Yazarlar hakkında pek çok film izledim, kitap okudum. Her şey yazmanın fazileti, zorluğu, yazarın görülmeyen yeteneği, başarının zor gelişi veya gelmeyişi üstüne o kadar odaklanmış ki bulunmadığı yerden ahkam kesen bütün bu sirk palyaçoları yere basmayı unutmuşlar. Evet, izlediğim filmde görüyorum, zaman zaman karakteriyle bütünleşiyorum, film akıp gidiyor ve film bittikten sonra bile aklıma takılan şey bambaşka; sefillik, zorluk, depresyon geçiren, toplumdan soyutlanan, bir dönem çıldıran, kitabını yayınlatmak için çetrefilli yolları çeken yazarı kabul ediyorum, benim anlamadığım, aynı yazarın altındaki ve neredeyse helaya bile giderken kullandığı arabası ve ona doldurduğu benzin, benim anlamadığım, şu saniyeden itibaren çalışmaya başlasam seksen yaşında ancak sahip olabileceğim güzellikteki evi... Bu adam nereden başladı tamamen kayıp. Sırf kadın ırkının karakterleri çözümleme ve onları neyin bu kadar bu filmlere ittiğini merakımdan, şu an yazmakta olduğum bir karakterle ilişkisinden, son üç gündür romantik filmleri, diğer adıyla kız filmlerinin bir listesini oluşturdum ve masamdaki yığını izleyerek tükettim. Sakın denemeyin, sağlığa çok zararlı etkileri var eheh. Bazı nüansların romantik bulunabileceğini kabul edebiliyorum, genç kızların neden bu filmleri zaman zaman tercih ettiklerini ve onlara nasıl pazarlanabildiklerini de anlayabiliyorum. Bununla bir sorunum yok. Filmi izliyorum, filmin bir karesinde, esas kıza kaldırımdan geçen bir delikanlının uzaktan içli içli bakışı yarım belki bir saniye yansıyor ve filmin sonuna kadar bir daha bu delikanlıyı göremiyorsunuz. Benim film bittikten sonra bile hala merak ettiğim o delikanlıya ne olduğu, işte benim anlamadığım bu. Çayımı içerken anlıyorum ki hiçbir şey yeterince iyi değil. Her şeyin anlatımı ise fazlasıyla abartılı ve fazlasıyla iyi. Kitaplar, filmler, şarkılar her şey... Can sıkıntısından radyoyu açıyorum, kanalları dolaşacağım, hani pek çok filmde arabasında giderken radyo kanalını arayıp konuşan adamlar vardır, bir gün de böyle bir konuşma gerçekte olsun be kardeşim. Yolda, radyoda, evde, işte, otobüste, yatakta biri de mantıklı, dinlemeye değer bir cümle kursun. Filozof olmasın, politikada deha olmasın, atomu parçalarına ayırmasın, mükemmel değil sadece biri kendisi olsun, kulaklarım o konuştukça onundur.

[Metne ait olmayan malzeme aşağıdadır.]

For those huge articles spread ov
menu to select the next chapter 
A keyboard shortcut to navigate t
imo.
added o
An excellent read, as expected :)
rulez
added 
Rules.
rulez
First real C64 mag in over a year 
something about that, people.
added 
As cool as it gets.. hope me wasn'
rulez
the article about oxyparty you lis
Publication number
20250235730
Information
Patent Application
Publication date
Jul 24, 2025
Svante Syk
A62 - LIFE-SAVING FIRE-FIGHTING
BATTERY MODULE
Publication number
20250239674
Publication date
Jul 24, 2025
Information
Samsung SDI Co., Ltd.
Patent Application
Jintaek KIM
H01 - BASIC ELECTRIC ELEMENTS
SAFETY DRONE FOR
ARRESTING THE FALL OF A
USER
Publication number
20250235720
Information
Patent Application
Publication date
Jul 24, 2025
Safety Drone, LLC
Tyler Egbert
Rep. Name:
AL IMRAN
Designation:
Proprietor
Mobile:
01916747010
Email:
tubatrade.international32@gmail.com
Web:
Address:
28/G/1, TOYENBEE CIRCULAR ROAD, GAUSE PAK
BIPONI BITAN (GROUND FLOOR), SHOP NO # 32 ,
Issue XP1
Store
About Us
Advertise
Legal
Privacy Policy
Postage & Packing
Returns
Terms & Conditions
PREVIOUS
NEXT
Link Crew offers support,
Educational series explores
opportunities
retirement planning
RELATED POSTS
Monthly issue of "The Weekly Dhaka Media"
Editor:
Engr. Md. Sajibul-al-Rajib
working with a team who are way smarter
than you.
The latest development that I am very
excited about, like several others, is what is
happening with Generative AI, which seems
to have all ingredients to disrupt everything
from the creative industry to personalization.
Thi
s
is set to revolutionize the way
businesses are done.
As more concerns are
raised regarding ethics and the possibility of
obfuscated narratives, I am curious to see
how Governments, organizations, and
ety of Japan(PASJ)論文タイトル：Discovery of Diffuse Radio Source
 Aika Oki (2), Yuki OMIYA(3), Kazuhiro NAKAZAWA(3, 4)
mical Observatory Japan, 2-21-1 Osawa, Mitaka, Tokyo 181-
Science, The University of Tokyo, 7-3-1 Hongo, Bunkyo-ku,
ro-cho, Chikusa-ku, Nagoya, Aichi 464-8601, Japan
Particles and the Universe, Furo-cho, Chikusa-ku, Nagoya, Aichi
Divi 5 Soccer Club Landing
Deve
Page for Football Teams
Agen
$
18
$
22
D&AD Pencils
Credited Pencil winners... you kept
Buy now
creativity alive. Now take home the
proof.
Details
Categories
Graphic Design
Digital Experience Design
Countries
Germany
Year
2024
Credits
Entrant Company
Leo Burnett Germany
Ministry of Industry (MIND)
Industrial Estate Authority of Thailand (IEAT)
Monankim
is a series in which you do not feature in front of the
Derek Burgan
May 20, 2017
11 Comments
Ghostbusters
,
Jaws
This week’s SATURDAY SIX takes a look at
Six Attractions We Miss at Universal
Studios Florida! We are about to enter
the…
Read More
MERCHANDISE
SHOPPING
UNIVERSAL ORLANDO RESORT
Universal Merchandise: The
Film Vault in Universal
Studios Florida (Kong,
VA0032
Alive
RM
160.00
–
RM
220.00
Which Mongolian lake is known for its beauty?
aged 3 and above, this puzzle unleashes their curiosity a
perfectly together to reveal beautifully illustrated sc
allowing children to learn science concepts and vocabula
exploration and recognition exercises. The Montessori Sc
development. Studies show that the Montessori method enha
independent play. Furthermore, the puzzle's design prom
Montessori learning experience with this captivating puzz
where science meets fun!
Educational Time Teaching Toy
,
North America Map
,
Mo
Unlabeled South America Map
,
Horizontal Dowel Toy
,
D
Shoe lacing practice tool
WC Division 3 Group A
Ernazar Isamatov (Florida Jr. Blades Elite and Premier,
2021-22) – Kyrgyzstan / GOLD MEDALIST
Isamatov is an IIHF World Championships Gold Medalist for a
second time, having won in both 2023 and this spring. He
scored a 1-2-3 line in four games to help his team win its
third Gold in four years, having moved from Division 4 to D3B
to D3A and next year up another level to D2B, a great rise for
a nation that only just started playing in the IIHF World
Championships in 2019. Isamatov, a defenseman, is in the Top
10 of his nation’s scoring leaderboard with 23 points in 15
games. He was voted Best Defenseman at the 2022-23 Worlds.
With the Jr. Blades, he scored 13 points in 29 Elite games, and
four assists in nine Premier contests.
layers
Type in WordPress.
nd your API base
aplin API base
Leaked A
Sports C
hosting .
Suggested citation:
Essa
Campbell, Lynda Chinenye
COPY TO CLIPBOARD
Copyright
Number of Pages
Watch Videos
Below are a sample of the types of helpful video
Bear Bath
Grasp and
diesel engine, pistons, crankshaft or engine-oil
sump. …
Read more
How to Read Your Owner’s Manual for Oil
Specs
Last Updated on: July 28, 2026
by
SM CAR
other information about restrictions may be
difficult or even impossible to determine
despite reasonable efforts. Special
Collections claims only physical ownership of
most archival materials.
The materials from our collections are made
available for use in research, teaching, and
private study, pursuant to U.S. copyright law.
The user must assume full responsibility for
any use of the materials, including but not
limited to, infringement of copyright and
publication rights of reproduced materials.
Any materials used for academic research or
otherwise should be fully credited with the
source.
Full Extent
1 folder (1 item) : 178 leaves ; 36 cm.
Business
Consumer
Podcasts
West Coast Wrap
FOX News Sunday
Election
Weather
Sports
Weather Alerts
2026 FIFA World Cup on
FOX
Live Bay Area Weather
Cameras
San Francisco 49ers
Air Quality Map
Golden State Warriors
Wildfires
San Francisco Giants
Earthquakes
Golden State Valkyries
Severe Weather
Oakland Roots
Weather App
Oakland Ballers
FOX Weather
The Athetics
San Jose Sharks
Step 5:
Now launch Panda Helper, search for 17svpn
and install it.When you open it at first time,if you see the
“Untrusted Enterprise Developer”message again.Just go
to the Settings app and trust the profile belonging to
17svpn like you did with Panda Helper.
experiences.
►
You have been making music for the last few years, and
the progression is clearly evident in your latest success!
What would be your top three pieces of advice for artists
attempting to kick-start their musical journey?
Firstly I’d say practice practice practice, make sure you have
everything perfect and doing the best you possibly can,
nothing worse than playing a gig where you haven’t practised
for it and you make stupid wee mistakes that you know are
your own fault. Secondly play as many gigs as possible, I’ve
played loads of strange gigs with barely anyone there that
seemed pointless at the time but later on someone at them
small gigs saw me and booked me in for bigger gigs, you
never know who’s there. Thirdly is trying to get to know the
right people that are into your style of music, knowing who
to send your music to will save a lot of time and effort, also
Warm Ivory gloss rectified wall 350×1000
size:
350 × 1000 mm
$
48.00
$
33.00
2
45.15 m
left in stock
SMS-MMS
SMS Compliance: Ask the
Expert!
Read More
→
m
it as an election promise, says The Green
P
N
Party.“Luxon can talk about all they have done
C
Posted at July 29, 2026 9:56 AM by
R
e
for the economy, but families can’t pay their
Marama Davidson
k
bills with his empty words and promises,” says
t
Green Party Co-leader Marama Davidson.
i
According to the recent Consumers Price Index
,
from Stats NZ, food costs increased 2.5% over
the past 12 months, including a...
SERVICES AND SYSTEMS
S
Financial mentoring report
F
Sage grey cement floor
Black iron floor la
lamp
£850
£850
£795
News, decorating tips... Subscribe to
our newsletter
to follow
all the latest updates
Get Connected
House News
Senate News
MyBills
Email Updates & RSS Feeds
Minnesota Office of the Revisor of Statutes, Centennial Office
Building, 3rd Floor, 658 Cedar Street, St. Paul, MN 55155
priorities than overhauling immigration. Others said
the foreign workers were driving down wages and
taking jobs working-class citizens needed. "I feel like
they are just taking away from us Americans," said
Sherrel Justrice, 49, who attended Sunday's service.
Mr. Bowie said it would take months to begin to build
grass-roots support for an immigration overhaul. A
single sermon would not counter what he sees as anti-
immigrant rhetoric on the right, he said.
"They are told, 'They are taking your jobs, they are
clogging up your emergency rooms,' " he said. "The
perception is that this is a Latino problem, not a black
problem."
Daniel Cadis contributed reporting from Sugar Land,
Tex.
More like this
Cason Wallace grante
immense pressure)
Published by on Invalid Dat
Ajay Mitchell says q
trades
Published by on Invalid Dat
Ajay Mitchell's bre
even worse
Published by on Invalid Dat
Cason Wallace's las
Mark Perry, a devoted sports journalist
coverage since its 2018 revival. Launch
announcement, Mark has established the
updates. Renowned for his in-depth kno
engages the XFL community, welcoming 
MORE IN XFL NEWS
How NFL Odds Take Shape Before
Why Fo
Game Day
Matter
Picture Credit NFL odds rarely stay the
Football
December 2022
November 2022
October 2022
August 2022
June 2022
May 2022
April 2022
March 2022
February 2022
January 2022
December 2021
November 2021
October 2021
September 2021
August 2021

Gazetelerin köşe yazarlarına bakıyorum da... Neyse sadece şunu, az buçuk konuyla ilgili olduğu için anlatmam yeterli. Aklı kıt kadın köşe kapmaca, adam asmaca yazarlarımızdan biri geçenlerde kadınlar için ideal erkeğin kriterlerini yazdı kendince. Evet, bütün erkekler, bundan böyle ideal kriterlere gidin koşun, atlayın, maymun olun, kendiniz hariç her şey olun. Ve evet, bütün kadınlar, idealleri arayın, ama kendi ideallerinizi bile başkasının ağzından dinleyin, "Fuzuli" mi boş verin? Buna verecek cevabınız da hazır nasıl olsa "Ya Leyla Mecnun, ya kaşar orospu, arası yok mu?" diyeceksiniz. Adadığınız, adandığınız ideallerin arasını ne zaman bulursanız belki o zaman söylevleriniz de ciddiye alınır. O yüzden, siktir! Neyse başka konulara dalmadan, sanırım basitçe yazının reklamını yaptım. Bu yüzden de kendimi kutluyor, kendimden tiksiniyorum. Herneyse, dönelim konuya, bu aklı evvel köşe kapmaca, adam asmaca yazarlarının hedeflediği kitle, (o kadar hesap yapabilecek beyinleri olduğunu varsayarak) esasında o satırlar arasında kendilerini görüp, bir nebze olsun umutlanıp, "biz de sevgili buluruz, işte kadınların aradığı erkek modeli," diyen sefil erkeklerdir.
Her şey o kadar yalanın etrafında dönüyor ki... Sodom'un en sonunda insanların bu yalanlar yüzünden aklını kaçırıp tamamen özüne dönmesi olduğuna inanası geliyor kişinin.
Hava soğuk, üşüdüm, hastayım ve elim titrediği için yazmaya devam edemeyeceğim. O yüzden şimdilik defolun! Nasıl olsa kimsenin okuduğu yok.
Hikayenin sonu.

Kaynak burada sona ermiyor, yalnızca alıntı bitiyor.